Сам он все эти две недели думал. Из головы, как прилипчивый шлягер, не выходила фраза ученого: «Слово все равно, вырвется наружу. Слово сильнее»!.. Но у самого Киршнера оно так и не вырвалось. Ни в одном из источников, которые Эдварду удалось найти о нем, ни словом не упоминалось о каких бы то ни было конфликтах — ни с церковными властями, ни со светскими.
Типичная биография ученого. Отец — шеффен городского суда в Ахене, начальное образование получил дома, затем — приходская школа, богословский факультет университета, защита, преподавание… Солидный список работ по теологии и философии, многие из которых, по свидетельству уже современных его коллег, представляют интерес и сегодня.
Прихожанин… Почетный член… Образец добропорядочности и законопослушания…
«Разве что, к лику святых не причислен. Если бы я не знал его лично… — думал Чехович. — Вот и верь после этого Википедии»! Впрочем, это и давало надежду — значит, наверняка и у некоторых из тех, кто причислен, тоже не все так однозначно.
Как много слов, оказывается, были заперты внутри этой добропорядочности и так и не вырвались наружу. Зато, слово самой одаренной его ученицы — вырвалось, только благодаря ему…
* * *
— Поздравляю вас, это была великолепная работа!
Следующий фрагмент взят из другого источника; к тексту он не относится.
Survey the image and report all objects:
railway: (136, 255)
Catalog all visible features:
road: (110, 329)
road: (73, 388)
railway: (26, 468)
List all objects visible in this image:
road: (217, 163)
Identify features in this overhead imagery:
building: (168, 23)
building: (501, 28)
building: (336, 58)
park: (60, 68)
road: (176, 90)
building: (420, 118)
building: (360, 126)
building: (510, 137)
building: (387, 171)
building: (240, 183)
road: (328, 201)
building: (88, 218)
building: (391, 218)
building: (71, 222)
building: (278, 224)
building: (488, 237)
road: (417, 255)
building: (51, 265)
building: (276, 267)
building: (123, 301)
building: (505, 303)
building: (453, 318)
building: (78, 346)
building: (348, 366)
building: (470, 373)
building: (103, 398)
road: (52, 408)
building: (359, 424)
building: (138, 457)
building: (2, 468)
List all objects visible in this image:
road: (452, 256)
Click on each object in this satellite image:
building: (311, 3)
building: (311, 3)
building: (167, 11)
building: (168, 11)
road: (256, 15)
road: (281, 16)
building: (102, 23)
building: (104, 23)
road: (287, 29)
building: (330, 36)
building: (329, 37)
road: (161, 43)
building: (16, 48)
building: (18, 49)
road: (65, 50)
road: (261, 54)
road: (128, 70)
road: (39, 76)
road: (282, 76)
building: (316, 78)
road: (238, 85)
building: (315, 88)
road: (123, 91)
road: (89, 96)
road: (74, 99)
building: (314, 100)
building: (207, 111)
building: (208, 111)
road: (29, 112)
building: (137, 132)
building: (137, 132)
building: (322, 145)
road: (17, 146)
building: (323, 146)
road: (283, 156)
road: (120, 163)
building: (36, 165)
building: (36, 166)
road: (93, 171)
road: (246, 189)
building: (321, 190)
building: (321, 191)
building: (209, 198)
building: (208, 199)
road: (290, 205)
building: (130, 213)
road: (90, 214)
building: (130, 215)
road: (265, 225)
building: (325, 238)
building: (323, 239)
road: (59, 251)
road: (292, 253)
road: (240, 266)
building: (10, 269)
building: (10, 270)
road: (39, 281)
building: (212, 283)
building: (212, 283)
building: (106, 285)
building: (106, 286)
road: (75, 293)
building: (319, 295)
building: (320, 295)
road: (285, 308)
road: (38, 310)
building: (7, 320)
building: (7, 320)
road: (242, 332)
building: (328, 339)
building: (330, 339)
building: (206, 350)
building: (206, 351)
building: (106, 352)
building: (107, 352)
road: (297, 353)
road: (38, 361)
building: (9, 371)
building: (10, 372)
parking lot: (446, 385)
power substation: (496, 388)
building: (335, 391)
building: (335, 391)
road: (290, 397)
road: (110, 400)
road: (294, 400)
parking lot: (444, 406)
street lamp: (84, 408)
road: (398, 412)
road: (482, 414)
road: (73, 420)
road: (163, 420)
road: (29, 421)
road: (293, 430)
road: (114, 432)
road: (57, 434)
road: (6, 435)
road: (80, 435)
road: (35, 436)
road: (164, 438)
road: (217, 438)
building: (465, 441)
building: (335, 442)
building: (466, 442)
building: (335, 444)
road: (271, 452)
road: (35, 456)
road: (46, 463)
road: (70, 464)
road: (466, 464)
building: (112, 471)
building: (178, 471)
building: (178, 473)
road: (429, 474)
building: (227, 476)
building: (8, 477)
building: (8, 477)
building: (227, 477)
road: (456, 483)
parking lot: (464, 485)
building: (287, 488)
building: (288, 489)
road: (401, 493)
Привычный оптимизм Асланова, казалось, ничуть не уменьшился после ознакомления с текстом расшифрованной рукописи. Похоже, он воспринял его, просто как фантастический роман или что — то в этом роде. Та же «скошенная» улыбка, те же доброжелательность и предупредительность… Обаяшка!
— Обе экспертизы — продолжал он — и лингвистическая, и радиоуглеродный анализ — подтвердили и корректность расшифровки, и ее «возраст». Более того, чернила, которыми написаны обе рукописи — ваша и стэнфордская — имеют одинаковый химический состав. И хотя, как тут написано, — он вытащил из папки, лежавшей перед ним, несколько сброшюрованных листочков, нашел нужное место и прочитал: «железогалловые чернила, которыми написан текст, являлись общеупотребительными в большинстве европейских стран, начиная от раннего Средневековья до конца XIX века», это, по крайней мере, не противоречит тому, что обе рукописи написаны одним человеком. В общем, экспертиза подтвердила ваши выводы — еще раз поздравляю вас!
— Спасибо! — Чехович, словно мимоходом, кивнул — он ждал ответа на главный для себя вопрос.
— Что касается вашей просьбы, — Асланов подался вперед за столом, опершись на локти, и посмотрел на собеседника исподлобья, — у меня есть контрпредложение. Я готов, если сделка со Стэнфордом состоится, передать вам купленную у них копию рукописи… — Он сделал выразительную паузу — и закончил: — но вы должны будете купить ее.
Эдвард поник.
— Не волнуйтесь, — словно продолжая мысль, сказал миллиардер, — не сдишком дорого. Цена копии рукописи будет равна остатку вашего гонорара… Ну как?